__Task objective__.
In the entries below, some lines contain "zamówień"; work out how many and answer with the figure only.

__Data entries__.

- Opening Delimiter -

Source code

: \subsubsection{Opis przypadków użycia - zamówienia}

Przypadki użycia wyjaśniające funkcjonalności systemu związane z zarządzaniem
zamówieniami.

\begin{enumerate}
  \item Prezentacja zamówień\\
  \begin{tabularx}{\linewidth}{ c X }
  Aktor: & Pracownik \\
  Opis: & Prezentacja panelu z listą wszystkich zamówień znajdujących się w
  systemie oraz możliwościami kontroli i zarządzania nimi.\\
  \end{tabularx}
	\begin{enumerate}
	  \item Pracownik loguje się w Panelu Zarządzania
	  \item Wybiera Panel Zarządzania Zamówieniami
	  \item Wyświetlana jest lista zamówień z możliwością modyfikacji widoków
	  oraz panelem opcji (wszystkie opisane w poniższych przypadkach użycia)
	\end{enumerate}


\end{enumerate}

- Closing Delimiter -

__Answer box__.
3